RECORDED INFORMATION Start Marker

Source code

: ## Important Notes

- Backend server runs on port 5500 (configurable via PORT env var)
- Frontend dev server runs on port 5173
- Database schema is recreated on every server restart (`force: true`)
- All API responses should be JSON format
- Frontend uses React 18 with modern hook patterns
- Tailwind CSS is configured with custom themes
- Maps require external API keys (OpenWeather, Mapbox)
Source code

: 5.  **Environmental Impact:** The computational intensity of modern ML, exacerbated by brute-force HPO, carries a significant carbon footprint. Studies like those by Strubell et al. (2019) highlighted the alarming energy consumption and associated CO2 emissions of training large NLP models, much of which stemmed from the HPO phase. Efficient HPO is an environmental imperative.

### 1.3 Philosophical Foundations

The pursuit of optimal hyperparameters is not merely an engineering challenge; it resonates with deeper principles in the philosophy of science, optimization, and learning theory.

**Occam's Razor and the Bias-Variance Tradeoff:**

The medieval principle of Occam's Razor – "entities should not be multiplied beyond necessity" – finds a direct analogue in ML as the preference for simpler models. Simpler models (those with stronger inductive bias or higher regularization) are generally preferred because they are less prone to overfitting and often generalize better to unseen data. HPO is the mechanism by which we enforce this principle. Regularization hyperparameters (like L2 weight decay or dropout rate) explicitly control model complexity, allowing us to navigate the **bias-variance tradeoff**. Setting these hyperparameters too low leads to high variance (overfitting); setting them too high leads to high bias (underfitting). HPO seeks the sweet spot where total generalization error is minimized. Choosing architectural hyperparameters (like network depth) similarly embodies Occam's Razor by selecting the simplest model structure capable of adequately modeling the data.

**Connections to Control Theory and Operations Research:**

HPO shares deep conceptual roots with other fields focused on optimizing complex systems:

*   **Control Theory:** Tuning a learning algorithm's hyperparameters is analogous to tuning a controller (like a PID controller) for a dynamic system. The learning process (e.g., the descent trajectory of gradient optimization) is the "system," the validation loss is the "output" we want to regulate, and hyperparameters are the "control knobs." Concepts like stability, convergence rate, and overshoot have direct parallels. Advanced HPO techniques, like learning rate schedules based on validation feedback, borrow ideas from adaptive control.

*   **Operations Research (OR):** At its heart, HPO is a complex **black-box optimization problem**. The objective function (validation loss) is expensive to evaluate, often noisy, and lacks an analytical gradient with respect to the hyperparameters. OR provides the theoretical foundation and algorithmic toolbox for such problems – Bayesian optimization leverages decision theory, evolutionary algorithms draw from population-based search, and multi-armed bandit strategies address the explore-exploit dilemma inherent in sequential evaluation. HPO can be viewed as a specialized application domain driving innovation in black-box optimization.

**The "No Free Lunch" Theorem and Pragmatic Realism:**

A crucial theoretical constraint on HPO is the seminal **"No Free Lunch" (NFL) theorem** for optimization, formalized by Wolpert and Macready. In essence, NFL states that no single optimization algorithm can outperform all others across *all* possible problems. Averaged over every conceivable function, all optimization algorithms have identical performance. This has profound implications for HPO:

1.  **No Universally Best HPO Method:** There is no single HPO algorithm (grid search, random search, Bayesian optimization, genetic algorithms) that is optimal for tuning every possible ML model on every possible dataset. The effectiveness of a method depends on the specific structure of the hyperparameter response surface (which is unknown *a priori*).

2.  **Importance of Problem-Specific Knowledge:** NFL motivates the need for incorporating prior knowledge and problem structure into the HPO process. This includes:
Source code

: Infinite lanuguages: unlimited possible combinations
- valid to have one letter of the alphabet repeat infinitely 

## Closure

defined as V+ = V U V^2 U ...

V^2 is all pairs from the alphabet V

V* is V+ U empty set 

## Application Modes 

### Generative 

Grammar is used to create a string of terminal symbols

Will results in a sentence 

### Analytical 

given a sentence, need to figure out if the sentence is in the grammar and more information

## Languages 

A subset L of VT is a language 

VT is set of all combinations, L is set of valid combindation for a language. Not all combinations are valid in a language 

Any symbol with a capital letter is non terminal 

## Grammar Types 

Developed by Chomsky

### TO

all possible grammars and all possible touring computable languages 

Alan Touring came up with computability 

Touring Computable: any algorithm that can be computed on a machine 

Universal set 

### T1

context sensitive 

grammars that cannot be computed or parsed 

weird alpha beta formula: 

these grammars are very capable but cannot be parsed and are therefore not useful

RECORDED INFORMATION End Marker

__PROBLEM TO SOLVE__.
All records are to be printed again, exactly and completely.

__PROBLEM SOLUTION__.
Source code

: ## Important Notes

- Backend server runs on port 5500 (configurable via PORT env var)
- Frontend dev server runs on port 5173
- Database schema is recreated on every server restart (`force: true`)
- All API responses should be JSON format
- Frontend uses React 18 with modern hook patterns
- Tailwind CSS is configured with custom themes
- Maps require external API keys (OpenWeather, Mapbox)
Source code

: 5.  **Environmental Impact:** The computational intensity of modern ML, exacerbated by brute-force HPO, carries a significant carbon footprint. Studies like those by Strubell et al. (2019) highlighted the alarming energy consumption and associated CO2 emissions of training large NLP models, much of which stemmed from the HPO phase. Efficient HPO is an environmental imperative.

### 1.3 Philosophical Foundations

The pursuit of optimal hyperparameters is not merely an engineering challenge; it resonates with deeper principles in the philosophy of science, optimization, and learning theory.

**Occam's Razor and the Bias-Variance Tradeoff:**

The medieval principle of Occam's Razor – "entities should not be multiplied beyond necessity" – finds a direct analogue in ML as the preference for simpler models. Simpler models (those with stronger inductive bias or higher regularization) are generally preferred because they are less prone to overfitting and often generalize better to unseen data. HPO is the mechanism by which we enforce this principle. Regularization hyperparameters (like L2 weight decay or dropout rate) explicitly control model complexity, allowing us to navigate the **bias-variance tradeoff**. Setting these hyperparameters too low leads to high variance (overfitting); setting them too high leads to high bias (underfitting). HPO seeks the sweet spot where total generalization error is minimized. Choosing architectural hyperparameters (like network depth) similarly embodies Occam's Razor by selecting the simplest model structure capable of adequately modeling the data.

**Connections to Control Theory and Operations Research:**

HPO shares deep conceptual roots with other fields focused on optimizing complex systems:

*   **Control Theory:** Tuning a learning algorithm's hyperparameters is analogous to tuning a controller (like a PID controller) for a dynamic system. The learning process (e.g., the descent trajectory of gradient optimization) is the "system," the validation loss is the "output" we want to regulate, and hyperparameters are the "control knobs." Concepts like stability, convergence rate, and overshoot have direct parallels. Advanced HPO techniques, like learning rate schedules based on validation feedback, borrow ideas from adaptive control.

*   **Operations Research (OR):** At its heart, HPO is a complex **black-box optimization problem**. The objective function (validation loss) is expensive to evaluate, often noisy, and lacks an analytical gradient with respect to the hyperparameters. OR provides the theoretical foundation and algorithmic toolbox for such problems – Bayesian optimization leverages decision theory, evolutionary algorithms draw from population-based search, and multi-armed bandit strategies address the explore-exploit dilemma inherent in sequential evaluation. HPO can be viewed as a specialized application domain driving innovation in black-box optimization.

**The "No Free Lunch" Theorem and Pragmatic Realism:**

A crucial theoretical constraint on HPO is the seminal **"No Free Lunch" (NFL) theorem** for optimization, formalized by Wolpert and Macready. In essence, NFL states that no single optimization algorithm can outperform all others across *all* possible problems. Averaged over every conceivable function, all optimization algorithms have identical performance. This has profound implications for HPO:

1.  **No Universally Best HPO Method:** There is no single HPO algorithm (grid search, random search, Bayesian optimization, genetic algorithms) that is optimal for tuning every possible ML model on every possible dataset. The effectiveness of a method depends on the specific structure of the hyperparameter response surface (which is unknown *a priori*).

2.  **Importance of Problem-Specific Knowledge:** NFL motivates the need for incorporating prior knowledge and problem structure into the HPO process. This includes:
Source code

: Infinite lanuguages: unlimited possible combinations
- valid to have one letter of the alphabet repeat infinitely 

## Closure

defined as V+ = V U V^2 U ...

V^2 is all pairs from the alphabet V

V* is V+ U empty set 

## Application Modes 

### Generative 

Grammar is used to create a string of terminal symbols

Will results in a sentence 

### Analytical 

given a sentence, need to figure out if the sentence is in the grammar and more information

## Languages 

A subset L of VT is a language 

VT is set of all combinations, L is set of valid combindation for a language. Not all combinations are valid in a language 

Any symbol with a capital letter is non terminal 

## Grammar Types 

Developed by Chomsky

### TO

all possible grammars and all possible touring computable languages 

Alan Touring came up with computability 

Touring Computable: any algorithm that can be computed on a machine 

Universal set 

### T1

context sensitive 

grammars that cannot be computed or parsed 

weird alpha beta formula: 

these grammars are very capable but cannot be parsed and are therefore not useful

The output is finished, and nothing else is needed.